Doctor’s visits, X-rays and unfamiliar terminology replaced airport gates and itineraries.
“Hannah has been incredibly resilient in her time of handicap,” her friend, Reede Newhouse, said. “A lot of people would have just shut down. She didn’t.”
Instead of staying home and wallowing, Allen began looking for ways to keep moving.
“She went to an accessibility store and rented a scooter,” Newhouse said. “That’s not really something you see in Madrid.”
The scooter – bulky, functional and hard to miss – quickly became part of her routine. Its wheels bump along uneven pavement on narrow sidewalks and crowded walkways. Allen guides it through foot traffic that doesn’t always expect her.
“People stare. They ask questions,” Newhouse said. “But it’s what allows her to get to class and still travel.”
Allen notices the attention, but she treats it more like a joke than a burden.
“I told her I’m going to build her a red velvet footrest and push her around the city,” her classmate Anya Offit said.
Allen laughed from her seat beside the scooter.
“You don’t have to tell me twice,” Allen said.
Even the smaller inconveniences have become something she can joke about.
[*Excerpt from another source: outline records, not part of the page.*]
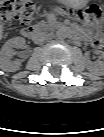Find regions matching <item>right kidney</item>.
<instances>
[{
    "mask_svg": "<svg viewBox=\"0 0 104 137\" xmlns=\"http://www.w3.org/2000/svg\"><path fill=\"white\" fill-rule=\"evenodd\" d=\"M23 37H14L9 39L0 50V68L5 72H15L19 70L21 63L18 59L12 60L15 55L14 48H23L25 46Z\"/></svg>",
    "mask_w": 104,
    "mask_h": 137,
    "instance_id": "ca27d5eb",
    "label": "right kidney"
}]
</instances>
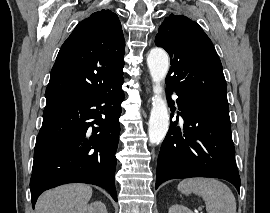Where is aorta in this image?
Here are the masks:
<instances>
[{
    "label": "aorta",
    "instance_id": "aorta-1",
    "mask_svg": "<svg viewBox=\"0 0 270 213\" xmlns=\"http://www.w3.org/2000/svg\"><path fill=\"white\" fill-rule=\"evenodd\" d=\"M147 64L153 81L152 109L150 113L148 135L151 144H159L166 136L169 128L167 103L162 93V82L169 69V58L161 48H154L147 57Z\"/></svg>",
    "mask_w": 270,
    "mask_h": 213
}]
</instances>
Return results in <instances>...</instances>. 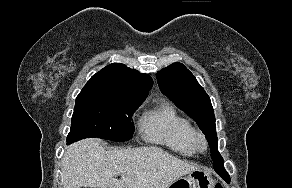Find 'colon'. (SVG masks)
Listing matches in <instances>:
<instances>
[{"mask_svg":"<svg viewBox=\"0 0 292 188\" xmlns=\"http://www.w3.org/2000/svg\"><path fill=\"white\" fill-rule=\"evenodd\" d=\"M215 188H223L222 183H217L216 186H215Z\"/></svg>","mask_w":292,"mask_h":188,"instance_id":"5ec220e1","label":"colon"}]
</instances>
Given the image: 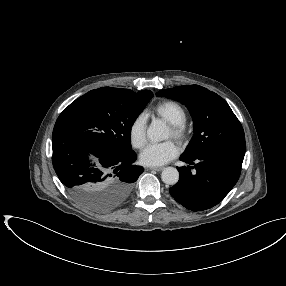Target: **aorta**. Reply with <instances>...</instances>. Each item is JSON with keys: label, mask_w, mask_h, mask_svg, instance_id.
Segmentation results:
<instances>
[{"label": "aorta", "mask_w": 286, "mask_h": 286, "mask_svg": "<svg viewBox=\"0 0 286 286\" xmlns=\"http://www.w3.org/2000/svg\"><path fill=\"white\" fill-rule=\"evenodd\" d=\"M147 136L151 141L158 142L168 138L166 126L161 122H153L147 129ZM162 181L174 185L179 180V172L174 167H167L161 173Z\"/></svg>", "instance_id": "762f6f07"}]
</instances>
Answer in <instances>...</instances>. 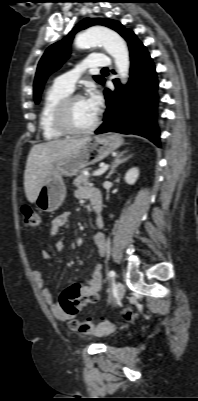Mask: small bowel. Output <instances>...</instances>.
Here are the masks:
<instances>
[{"label": "small bowel", "mask_w": 198, "mask_h": 401, "mask_svg": "<svg viewBox=\"0 0 198 401\" xmlns=\"http://www.w3.org/2000/svg\"><path fill=\"white\" fill-rule=\"evenodd\" d=\"M98 192L96 189L92 188H81L76 190L75 195L78 198H90L92 192ZM99 193V192H98ZM100 194V193H99ZM96 223L101 226L102 221L100 216L96 217ZM68 225V213H63L57 216L51 223L48 230L49 237L53 240L56 249L60 252L65 250L63 242L57 237L58 233L65 229ZM92 242L97 246L99 254L103 256L106 253V237L102 232H96L92 235ZM42 254L45 258L50 257V253L47 249L42 250ZM33 276L36 284L41 288V294L45 301L51 306L54 314L61 320L71 321V329L81 335H87L91 333H97L98 330L102 329L103 326L96 325L94 322L85 323L82 326L78 325V320H76L78 312L85 306L91 303H95L99 300L100 291L102 289V273L101 265L97 264L92 273L91 279L86 285L74 284L75 295L71 299V303L77 306V311L75 313L65 312L61 306H58L50 290L44 288V278L42 274L34 270Z\"/></svg>", "instance_id": "obj_1"}]
</instances>
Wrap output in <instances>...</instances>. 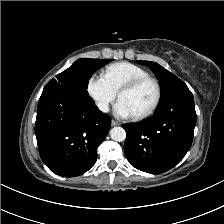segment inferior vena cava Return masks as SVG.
Masks as SVG:
<instances>
[{
    "instance_id": "1",
    "label": "inferior vena cava",
    "mask_w": 224,
    "mask_h": 224,
    "mask_svg": "<svg viewBox=\"0 0 224 224\" xmlns=\"http://www.w3.org/2000/svg\"><path fill=\"white\" fill-rule=\"evenodd\" d=\"M98 108L102 112H108L109 111V106L107 102H99L97 104Z\"/></svg>"
}]
</instances>
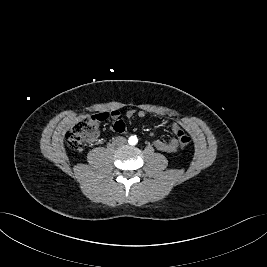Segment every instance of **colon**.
I'll use <instances>...</instances> for the list:
<instances>
[{
  "mask_svg": "<svg viewBox=\"0 0 267 267\" xmlns=\"http://www.w3.org/2000/svg\"><path fill=\"white\" fill-rule=\"evenodd\" d=\"M107 118L105 114L90 115L82 118L70 127L66 132V143L74 150H80L84 146L93 142L98 134L102 122ZM181 147L186 148L191 142V138L183 131L175 132Z\"/></svg>",
  "mask_w": 267,
  "mask_h": 267,
  "instance_id": "obj_1",
  "label": "colon"
}]
</instances>
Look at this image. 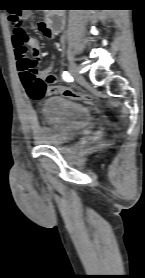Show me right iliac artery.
<instances>
[{"label": "right iliac artery", "mask_w": 145, "mask_h": 278, "mask_svg": "<svg viewBox=\"0 0 145 278\" xmlns=\"http://www.w3.org/2000/svg\"><path fill=\"white\" fill-rule=\"evenodd\" d=\"M62 77L66 82H72L73 81L72 76L67 71L63 72Z\"/></svg>", "instance_id": "82829eb1"}]
</instances>
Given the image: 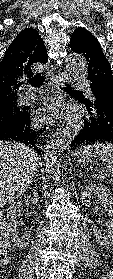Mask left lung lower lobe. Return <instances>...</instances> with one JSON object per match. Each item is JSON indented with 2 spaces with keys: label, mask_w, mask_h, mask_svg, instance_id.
<instances>
[{
  "label": "left lung lower lobe",
  "mask_w": 113,
  "mask_h": 279,
  "mask_svg": "<svg viewBox=\"0 0 113 279\" xmlns=\"http://www.w3.org/2000/svg\"><path fill=\"white\" fill-rule=\"evenodd\" d=\"M93 92L92 100H86L82 96L78 99L85 103L87 113L84 118L83 130L72 141L74 149L82 144H94L95 142L113 143V94L96 86H90Z\"/></svg>",
  "instance_id": "left-lung-lower-lobe-1"
}]
</instances>
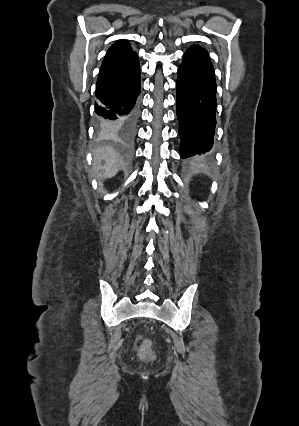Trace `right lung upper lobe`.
<instances>
[{
    "label": "right lung upper lobe",
    "instance_id": "right-lung-upper-lobe-1",
    "mask_svg": "<svg viewBox=\"0 0 299 426\" xmlns=\"http://www.w3.org/2000/svg\"><path fill=\"white\" fill-rule=\"evenodd\" d=\"M134 53L135 52L132 51L129 43L126 40H119L109 48L103 62L119 57L128 56Z\"/></svg>",
    "mask_w": 299,
    "mask_h": 426
}]
</instances>
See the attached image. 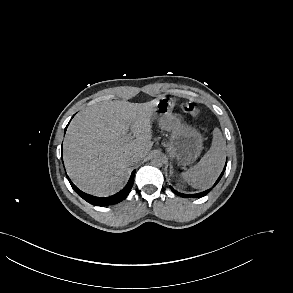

The crutches, which force her to carry her weight on her arms, quickly became painful to use.
“She went to a little store, bought towels and taped them onto the handles,” Offit said. “It actually helped,” Allen said. “A little.”
Despite everything, Allen hasn’t slowed down as much as expected. Over spring break, she traveled to Malta, spent a day in Rome and went on a seven-hour wine tour through Tuscany.
“We walked about a quarter of a mile up this huge hill,” said Hannah Giambastiani, who traveled with her in Italy.
“She had to do it all on crutches, and then all the way back down,” Giambastiani said. The group offered to adjust their plans, but Allen didn’t want to miss anything.
“She still wanted to see everything,” Giambastiani said. “She doesn’t complain. She just goes with the flow.”
That mindset carried into every stop. In Malta, friends helped her into the ocean so she could swim. In Rome, she made it to all the major landmarks despite the added difficulty. In Dublin, during a St. Patrick’s Day trip, the injury even came with unexpected perks.
“My friends and I got to skip all the lines at Temple Bar,” Allen said with a grin. “They would just bring us right in.”
“I’m not going to lie,” she added. “That part was pretty nice.”
Back in Madrid, daily life still requires more planning. Simple tasks take longer, and getting around the city isn’t as easy as it once was.
But Allen hasn’t pulled back. If anything, she’s become more present in the moments around her. She lingers longer in conversations. She asks for help without hesitation. What might feel like limitations instead become openings – small moments of interaction that shape her days in ways she didn’t expect.
In the courtyard, she pauses again to greet someone across the tables. Then she readjusts her grip on the crutches and keeps moving.
“I mean, this isn’t exactly how I imagined my semester going,” Allen said. “But honestly, it hasn’t been that bad. I could get used to this princess treatment.”